1937 film by Lloyd Corrigan

Night Key is a 1937 American crime horror science fiction film starring Boris Karloff and released by Universal Pictures.

==Plot==
The inventor of a burglar alarm attempts to get back at the man who stole the profits to his invention (Hinds) before he goes blind. The device is then subverted by gangsters who apply pressure to the inventor and use his device to facilitate burglaries.

==Cast==
- Boris Karloff - David Mallory
- Warren Hull - Jimmy Travis (billed as J. Warren Hull)
- Jean Rogers - Joan Mallory
- Alan Baxter - "The Kid"
- Samuel S. Hinds - Stephen Ranger (billed as Samuel Hinds)
- Hobart Cavanaugh - "Petty Louie"
- David Oliver - "Mike"
- Ward Bond - "Fingers"
- Frank Reicher - Carl
- Edwin Maxwell - Kruger

==Production==
Filming began on January 18, 1937, with a budget of $175,000. Filming ended on either February 16 or February 20, 6 days over schedule and $17,000 over budget.

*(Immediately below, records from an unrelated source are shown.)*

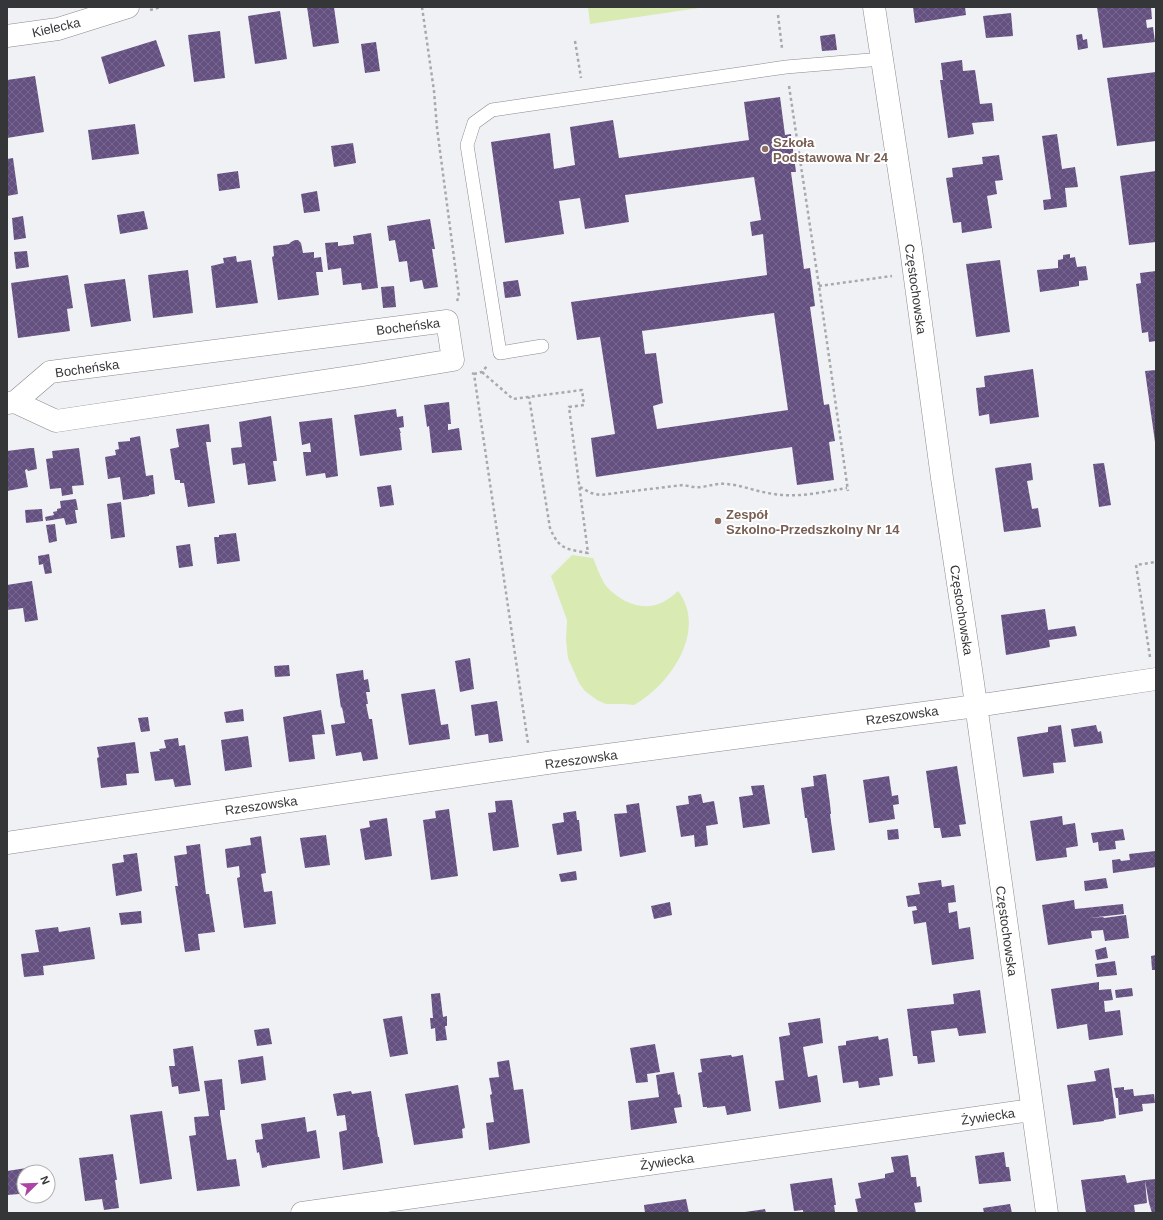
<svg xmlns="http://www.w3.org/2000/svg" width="1163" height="1220" viewBox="0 0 1163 1220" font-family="Arial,sans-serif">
	<defs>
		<pattern id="building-cross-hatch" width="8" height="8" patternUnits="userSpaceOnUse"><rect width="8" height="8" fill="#655181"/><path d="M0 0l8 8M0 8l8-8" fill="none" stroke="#78688e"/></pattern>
	</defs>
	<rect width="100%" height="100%" fill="#f0f1f5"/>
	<path fill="#d9eab3" d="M 588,7 L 706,7 L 590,24 Z
		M 572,555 L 593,558 C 597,567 600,577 606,586 C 611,592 618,597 625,601 C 647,611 662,606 678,591 C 708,630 670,685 634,705 L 624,704 L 606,704 L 597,700 L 585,691 L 579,683 L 568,658 L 566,640 L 567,620 L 551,576 Z"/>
	<path fill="url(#building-cross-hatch)" fill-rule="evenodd" d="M 307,7 L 334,7 L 339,43 L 313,47 Z
		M 913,7 L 965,7 L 966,15 L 915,23 Z
		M 1097,7 L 1151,7 L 1152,19 L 1146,20 L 1147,28 L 1153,27 L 1155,42 L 1103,48 Z
		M 280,11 L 287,59 L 255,64 L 248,16 Z
		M 1011,13 L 1013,36 L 986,38 L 983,16 Z
		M 220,31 L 225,78 L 194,82 L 188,35 Z
		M 835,34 L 837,50 L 822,51 L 820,36 Z
		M 1082,34 L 1083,40 L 1087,39 L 1088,48 L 1078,50 L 1076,35 Z
		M 156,40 L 165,66 L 109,84 L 101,57 Z
		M 376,42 L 380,71 L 365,73 L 361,44 Z
		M 962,60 L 963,71 L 975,70 L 980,104 L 992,103 L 994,121 L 972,123 L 974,134 L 948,138 L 940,80 L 943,80 L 941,63 Z
		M 1156,72 L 1156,141 L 1117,146 L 1107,78 Z
		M 35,76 L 44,132 L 7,138 L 7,80 Z
		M 780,97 L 785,135 L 791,134 L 796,172 L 791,172 L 804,269 L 810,268 L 815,306 L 810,307 L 824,405 L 829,404 L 835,441 L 829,442 L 834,480 L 797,485 L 792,447 L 596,477 L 591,438 L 615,434 L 600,337 L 577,340 L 571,302 L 767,275 L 763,234 L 752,236 L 750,222 L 761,220 L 754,177 L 625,195 L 629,222 L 585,229 L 580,198 L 559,201 L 564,234 L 505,243 L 491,142 L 550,133 L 554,169 L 575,165 L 570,127 L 613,120 L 619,158 L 749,140 L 744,102 ZM 774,313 L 788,410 L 657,429 L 653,406 L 663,403 L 656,353 L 645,354 L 642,331 Z
		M 135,124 L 139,154 L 92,160 L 88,130 Z
		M 1057,134 L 1062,169 L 1075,167 L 1078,187 L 1065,188 L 1067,207 L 1044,210 L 1043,200 L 1051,199 L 1042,136 Z
		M 353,143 L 356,163 L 334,167 L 331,146 Z
		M 999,155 L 1003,180 L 995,181 L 997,194 L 987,196 L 992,228 L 962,233 L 961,222 L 953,223 L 946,178 L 953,177 L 952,168 L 983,164 L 982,157 Z
		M 13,158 L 18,194 L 7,196 L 7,159 Z
		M 238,171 L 240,188 L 219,191 L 217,174 Z
		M 1156,171 L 1156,242 L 1129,245 L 1120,176 Z
		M 317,191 L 320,211 L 304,213 L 301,194 Z
		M 144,211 L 148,229 L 120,234 L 117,215 Z
		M 23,216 L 26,238 L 14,240 L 12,218 Z
		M 430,219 L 435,249 L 432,249 L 438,287 L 424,289 L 422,280 L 410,282 L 407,261 L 399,262 L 395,240 L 389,241 L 387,226 Z
		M 371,233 L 378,288 L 362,290 L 361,283 L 343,285 L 341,268 L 328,270 L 325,243 L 338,242 L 338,246 L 354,244 L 353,236 Z
		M 295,240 L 298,240 L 301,243 L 303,253 L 314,252 L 314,258 L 321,257 L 323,272 L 316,272 L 319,295 L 278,300 L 272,257 L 274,256 L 273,246 L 289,244 L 291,242 Z
		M 27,251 L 29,267 L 16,269 L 14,252 Z
		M 1070,254 L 1070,258 L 1075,257 L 1077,267 L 1086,266 L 1088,280 L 1079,281 L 1079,286 L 1040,292 L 1037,270 L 1058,268 L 1058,260 L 1063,259 L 1063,255 Z
		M 236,256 L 237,262 L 251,260 L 258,303 L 216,308 L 211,266 L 224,263 L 223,258 Z
		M 1000,260 L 1010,332 L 976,337 L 966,264 Z
		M 188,270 L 193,313 L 153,318 L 148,275 Z
		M 1156,271 L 1156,341 L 1149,342 L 1148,332 L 1142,333 L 1136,284 L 1141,283 L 1140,273 Z
		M 68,275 L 73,308 L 67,309 L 70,331 L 18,338 L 11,283 Z
		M 125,279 L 131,321 L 91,327 L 84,284 Z
		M 518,280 L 521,296 L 505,298 L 503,282 Z
		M 394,286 L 396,307 L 383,308 L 381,287 Z
		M 1033,369 L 1039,417 L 990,424 L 989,414 L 979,416 L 976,388 L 985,387 L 984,376 Z
		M 1156,370 L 1156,441 L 1155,442 L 1145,371 Z
		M 449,402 L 451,424 L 448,424 L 448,430 L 459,428 L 462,450 L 432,453 L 429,426 L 427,427 L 424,405 Z
		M 396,409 L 397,417 L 403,416 L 404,427 L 399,428 L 401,433 L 400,433 L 402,450 L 360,456 L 354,415 Z
		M 271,416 L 277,461 L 273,461 L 276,481 L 248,485 L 245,463 L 233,465 L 231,448 L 242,447 L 239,422 Z
		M 332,418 L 338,476 L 326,478 L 325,473 L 306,476 L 303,452 L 311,452 L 310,443 L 302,445 L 299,422 Z
		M 209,424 L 211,442 L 206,442 L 215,503 L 188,507 L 184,483 L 180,483 L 180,480 L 175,480 L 170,449 L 179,447 L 176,429 Z
		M 140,436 L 146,476 L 153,475 L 155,494 L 149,495 L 149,496 L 123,500 L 120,477 L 108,479 L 105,457 L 116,455 L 115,450 L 119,449 L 118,442 L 130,441 L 130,438 Z
		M 31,448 L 34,448 L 37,469 L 28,471 L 27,469 L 25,470 L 28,487 L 7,491 L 7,451 Z
		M 79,448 L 84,485 L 72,486 L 73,494 L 62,496 L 61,488 L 50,489 L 46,459 L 53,458 L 52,451 Z
		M 1031,463 L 1033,480 L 1027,481 L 1032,509 L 1038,508 L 1041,527 L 1004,532 L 995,468 Z
		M 1104,463 L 1111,505 L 1099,507 L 1093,464 Z
		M 391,485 L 394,505 L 380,507 L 377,487 Z
		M 76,499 L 78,510 L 75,510 L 77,523 L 66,525 L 64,518 L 46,521 L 45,517 L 54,515 L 53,512 L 57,511 L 57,509 L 61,508 L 60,501 Z
		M 121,502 L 125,537 L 111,539 L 107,504 Z
		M 42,509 L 43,521 L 26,523 L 25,510 Z
		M 55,524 L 57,541 L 49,543 L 46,525 Z
		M 236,533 L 240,561 L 217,564 L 214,537 L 219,537 L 219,535 Z
		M 190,544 L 193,566 L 179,568 L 176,546 Z
		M 49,554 L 52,573 L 45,574 L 43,564 L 39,565 L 38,556 Z
		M 32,581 L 38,620 L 25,622 L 23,608 L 7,610 L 7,585 Z
		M 1045,609 L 1048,630 L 1075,626 L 1077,636 L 1049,640 L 1050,647 L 1006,655 L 1001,615 Z
		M 470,658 L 474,689 L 460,692 L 455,661 Z
		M 289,665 L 290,676 L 275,677 L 274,666 Z
		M 363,670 L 364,680 L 368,679 L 370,692 L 366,692 L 368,704 L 366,704 L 369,719 L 372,719 L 378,759 L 363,761 L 361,752 L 336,756 L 331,725 L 345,723 L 342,707 L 341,708 L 336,674 Z
		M 435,689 L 441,725 L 448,724 L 450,739 L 409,745 L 401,694 Z
		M 497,701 L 503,741 L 489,743 L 488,734 L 475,736 L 471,705 Z
		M 243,709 L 244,721 L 226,723 L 224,712 Z
		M 321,710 L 325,734 L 312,735 L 315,759 L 289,762 L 283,717 Z
		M 148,717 L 150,731 L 141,732 L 138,718 Z
		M 1061,725 L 1066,762 L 1053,763 L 1054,773 L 1023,777 L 1017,737 L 1048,732 L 1048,727 Z
		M 1096,725 L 1098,732 L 1101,731 L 1103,743 L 1074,747 L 1071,729 Z
		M 248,736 L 252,767 L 225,771 L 221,740 Z
		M 178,738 L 179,746 L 185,745 L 191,785 L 175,787 L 173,779 L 155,781 L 150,752 L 160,751 L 159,749 L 166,748 L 164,740 Z
		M 135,742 L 139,773 L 126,774 L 127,785 L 101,788 L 97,758 L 99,757 L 97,747 Z
		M 957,766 L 966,824 L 959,825 L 961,836 L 942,838 L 940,828 L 934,828 L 926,771 Z
		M 826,774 L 830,804 L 831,814 L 830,814 L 835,850 L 812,853 L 807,818 L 805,818 L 801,788 L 814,786 L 813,776 Z
		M 889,776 L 892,796 L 898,795 L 899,804 L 893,805 L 895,819 L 869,823 L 863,780 Z
		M 764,785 L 770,824 L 743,828 L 739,797 L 753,795 L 751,786 Z
		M 701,794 L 703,803 L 714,801 L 718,824 L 706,826 L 708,845 L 695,847 L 694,835 L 681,837 L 676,806 L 689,804 L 688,796 Z
		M 512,800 L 519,847 L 493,851 L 488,813 L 496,812 L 495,801 Z
		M 639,803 L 646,852 L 620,857 L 614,814 L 627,813 L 626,805 Z
		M 449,809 L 458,876 L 431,880 L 423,820 L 436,818 L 435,811 Z
		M 576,811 L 577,820 L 579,820 L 582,851 L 557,855 L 552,824 L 564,822 L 563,813 Z
		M 1062,816 L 1063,825 L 1075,823 L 1078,846 L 1066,848 L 1067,857 L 1036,861 L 1030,821 Z
		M 387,818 L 392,856 L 365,860 L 360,829 L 370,827 L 369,821 Z
		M 898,829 L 899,839 L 888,840 L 887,830 Z
		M 1123,829 L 1125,840 L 1115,841 L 1116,849 L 1099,851 L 1098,842 L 1093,843 L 1091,833 Z
		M 326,835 L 330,865 L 305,868 L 300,838 Z
		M 261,836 L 266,873 L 261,874 L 264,892 L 272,891 L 276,924 L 244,928 L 237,878 L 240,877 L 239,866 L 227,868 L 225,849 L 251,845 L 250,838 Z
		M 200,844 L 206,894 L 209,894 L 215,932 L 198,934 L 200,950 L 185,952 L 175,886 L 178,886 L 174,856 L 187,854 L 186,846 Z
		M 1156,851 L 1156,867 L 1113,873 L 1112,860 L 1120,859 L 1121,861 L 1130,860 L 1129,854 Z
		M 137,853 L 142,891 L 116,896 L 112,864 L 124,862 L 123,855 Z
		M 576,871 L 577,880 L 561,882 L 559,874 Z
		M 1106,878 L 1108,888 L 1085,891 L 1084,881 Z
		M 941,880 L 942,887 L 954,885 L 956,902 L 948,903 L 949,913 L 957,911 L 959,929 L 970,927 L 974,959 L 932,965 L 926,922 L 914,924 L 912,911 L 917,910 L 916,906 L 908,907 L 906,896 L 920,894 L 918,883 Z
		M 1074,900 L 1075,909 L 1123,904 L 1124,914 L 1089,918 L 1103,917 L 1104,918 L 1126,915 L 1129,938 L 1105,941 L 1103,930 L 1091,931 L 1092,938 L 1048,945 L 1042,905 Z
		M 670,902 L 672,915 L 654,919 L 651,906 Z
		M 141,911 L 142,923 L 121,925 L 119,913 Z
		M 58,927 L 59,932 L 90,927 L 95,959 L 43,966 L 44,975 L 24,977 L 21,954 L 39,952 L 35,930 Z
		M 1106,947 L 1108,958 L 1097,960 L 1095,950 Z
		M 1156,955 L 1156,970 L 1152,970 L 1151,956 Z
		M 1115,961 L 1117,975 L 1097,977 L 1095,964 Z
		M 1099,982 L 1099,990 L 1111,989 L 1113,1000 L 1104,1001 L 1105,1012 L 1120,1010 L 1123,1035 L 1089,1040 L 1087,1024 L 1057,1029 L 1051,989 Z
		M 1132,988 L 1133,996 L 1116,998 L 1115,990 Z
		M 980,990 L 986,1033 L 959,1036 L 957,1028 L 931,1031 L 935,1062 L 918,1064 L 917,1056 L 913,1056 L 907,1009 L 954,1004 L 953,994 Z
		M 440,993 L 443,1017 L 447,1016 L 447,1026 L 445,1026 L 447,1040 L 436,1041 L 435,1028 L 431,1029 L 430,1018 L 433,1018 L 431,994 Z
		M 402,1016 L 408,1054 L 390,1057 L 383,1019 Z
		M 820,1018 L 823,1043 L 803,1047 L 808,1077 L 817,1075 L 821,1102 L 779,1109 L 775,1081 L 784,1080 L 779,1037 L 790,1035 L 788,1023 Z
		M 269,1028 L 272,1044 L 257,1046 L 254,1030 Z
		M 878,1036 L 879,1040 L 888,1038 L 893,1076 L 879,1078 L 880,1085 L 859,1088 L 858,1081 L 843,1083 L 838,1046 L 846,1045 L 846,1041 Z
		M 655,1044 L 660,1072 L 647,1074 L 648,1082 L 636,1083 L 630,1048 Z
		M 193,1046 L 200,1091 L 179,1094 L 178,1086 L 172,1087 L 169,1066 L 175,1066 L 173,1049 Z
		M 731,1055 L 732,1057 L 743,1055 L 751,1111 L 727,1115 L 725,1106 L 707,1108 L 707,1107 L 703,1107 L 698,1073 L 702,1072 L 700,1059 Z
		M 263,1056 L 266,1080 L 241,1084 L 238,1060 Z
		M 509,1060 L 514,1090 L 523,1089 L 530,1143 L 489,1150 L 486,1123 L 494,1122 L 490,1095 L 492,1094 L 489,1078 L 499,1077 L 497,1062 Z
		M 1109,1068 L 1116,1118 L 1104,1120 L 1104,1121 L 1073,1125 L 1067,1085 L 1096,1081 L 1094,1071 Z
		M 674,1072 L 678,1095 L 680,1094 L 682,1107 L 674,1108 L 677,1123 L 631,1130 L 628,1101 L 659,1097 L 656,1075 Z
		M 222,1079 L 225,1110 L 220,1110 L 220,1114 L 227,1160 L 236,1159 L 240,1186 L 197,1191 L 189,1136 L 196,1135 L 194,1117 L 209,1116 L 204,1081 Z
		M 458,1085 L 465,1128 L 462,1129 L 463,1138 L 414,1145 L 405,1094 Z
		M 1124,1087 L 1124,1090 L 1133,1089 L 1134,1096 L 1154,1094 L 1155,1103 L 1142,1104 L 1143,1111 L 1119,1115 L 1118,1098 L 1116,1098 L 1114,1088 Z
		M 351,1091 L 352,1094 L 371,1091 L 378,1137 L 379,1137 L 383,1163 L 343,1170 L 339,1132 L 347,1130 L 345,1115 L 337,1116 L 333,1094 Z
		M 162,1111 L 172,1179 L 140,1184 L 130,1115 Z
		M 305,1117 L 307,1132 L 316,1130 L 320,1158 L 267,1166 L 267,1167 L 262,1168 L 259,1152 L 257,1153 L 255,1140 L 263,1139 L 261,1124 Z
		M 1004,1152 L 1006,1167 L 1009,1167 L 1011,1181 L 979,1184 L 975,1156 Z
		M 113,1154 L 117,1180 L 115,1180 L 119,1208 L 104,1210 L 102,1199 L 85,1201 L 79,1158 Z
		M 908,1155 L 911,1177 L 916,1177 L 917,1187 L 920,1186 L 922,1202 L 914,1203 L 916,1213 L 858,1213 L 855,1199 L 861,1198 L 858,1183 L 885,1178 L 885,1174 L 894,1172 L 891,1157 Z
		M 33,1167 L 33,1172 L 24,1172 L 24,1181 L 18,1182 L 19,1194 L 7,1195 L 7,1171 Z
		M 1125,1175 L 1127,1183 L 1145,1180 L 1147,1203 L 1134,1205 L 1135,1213 L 1086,1213 L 1081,1180 Z
		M 832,1178 L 836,1205 L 834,1205 L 835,1212 L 827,1213 L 803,1213 L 803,1210 L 794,1211 L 790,1184 Z
		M 1156,1179 L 1156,1213 L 1152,1213 L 1149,1203 L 1145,1180 Z
		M 686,1199 L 689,1213 L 645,1213 L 644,1205 Z
		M 1010,1204 L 1012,1213 L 984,1213 L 983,1208 Z
		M 765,1209 L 766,1213 L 745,1213 L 745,1212 Z"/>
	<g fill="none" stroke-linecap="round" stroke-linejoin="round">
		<defs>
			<path id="lane" d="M 542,346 L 500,353 L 467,145 L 474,123 L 492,110 L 786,67 L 882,59"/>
			<path id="street" d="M 874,7 L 911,249 L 942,478 L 972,676 L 1047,1213
				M 7,36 L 58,29 L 128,7
				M 7,403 L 15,402 L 50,372 L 447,321 L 453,360 L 363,375 L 56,421 L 15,402
				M 7,843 L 547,763 L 976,706 L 1156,679
				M 302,1213 L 1032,1110"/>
		</defs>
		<use href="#lane" stroke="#8a8a8e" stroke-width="14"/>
		<use href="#street" stroke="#8a8a8e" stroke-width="23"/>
		<path stroke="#a8a9ac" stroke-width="2.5" stroke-dasharray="3 3" stroke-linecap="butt" d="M 422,7 L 434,91 L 437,128 L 459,296 L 457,301
			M 150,10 L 161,7
			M 778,15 L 782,48
			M 575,41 L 581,78
			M 789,86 L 819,286 L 848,491
			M 819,286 L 892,276
			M 482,372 L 513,399 L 582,390 L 584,405 L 569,407 L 588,553 C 567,549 559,550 550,528 L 529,397
			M 472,373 L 474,374 L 528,743
			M 474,374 L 482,372 L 487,366
			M 580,487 L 591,493 L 600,495 L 683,485 C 689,486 695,488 701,487 C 710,486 717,483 726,484 C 742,485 757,492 774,494 C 798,498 823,492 847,488
			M 1150,657 L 1136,565 L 1156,562"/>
		<use href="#lane" stroke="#fff" stroke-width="13"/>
		<use href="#street" stroke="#fff" stroke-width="22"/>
	</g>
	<g fill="#8d6e63" stroke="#fff" stroke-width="1.5">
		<circle cx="765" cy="149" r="4"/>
		<circle cx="718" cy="521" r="4"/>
	</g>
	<g text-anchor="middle" stroke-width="4" stroke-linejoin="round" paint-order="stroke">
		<g font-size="13" fill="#353637" stroke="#fff">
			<text transform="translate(56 27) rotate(-13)" y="5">Kielecka</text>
			<text transform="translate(916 289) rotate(82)" y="5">Częstochowska</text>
			<text transform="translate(408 326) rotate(-7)" y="5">Bocheńska</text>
			<text transform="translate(87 368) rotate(-8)" y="5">Bocheńska</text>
			<text transform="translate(962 610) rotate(81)" y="5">Częstochowska</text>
			<text transform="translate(902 715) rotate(-8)" y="5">Rzeszowska</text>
			<text transform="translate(581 759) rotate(-8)" y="5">Rzeszowska</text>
			<text transform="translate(261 805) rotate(-8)" y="5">Rzeszowska</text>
			<text transform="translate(1007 931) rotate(82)" y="5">Częstochowska</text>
			<text transform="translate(988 1116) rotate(-8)" y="5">Żywiecka</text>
			<text transform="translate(667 1161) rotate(-8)" y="5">Żywiecka</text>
		</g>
		<g font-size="13" font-weight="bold" fill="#785e54" stroke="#fff" text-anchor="start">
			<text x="773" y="147">Szkoła<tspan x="773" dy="15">Podstawowa Nr 24</tspan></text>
			<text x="726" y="519">Zespół<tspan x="726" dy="15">Szkolno-Przedszkolny Nr 14</tspan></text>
		</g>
	</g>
	<rect width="1163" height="1220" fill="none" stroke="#353637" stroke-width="16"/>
	<g transform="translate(36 1184) rotate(67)"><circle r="19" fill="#ffffff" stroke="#aeafaf"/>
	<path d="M0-3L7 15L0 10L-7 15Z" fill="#ad43a4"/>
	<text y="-6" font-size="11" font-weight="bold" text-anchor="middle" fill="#353637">N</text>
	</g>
</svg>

This was the last film in which Boris Karloff was billed by only his last name, a policy that Universal had begun with The Old Dark House in 1932 and had continued for eight films across six years during the height of Karloff's career.

==Home video release==
This film, along with Tower of London, The Climax, The Strange Door and The Black Castle, was released on DVD in 2006 by Universal Studios as part of The Boris Karloff Collection.

This DVD set contains the rerelease version of this film from Realart Pictures, Inc. It also contains the rerelease version of the theatrical trailer

The packaging for this DVD set erroneously indicates that this film has a running time of 78 minutes.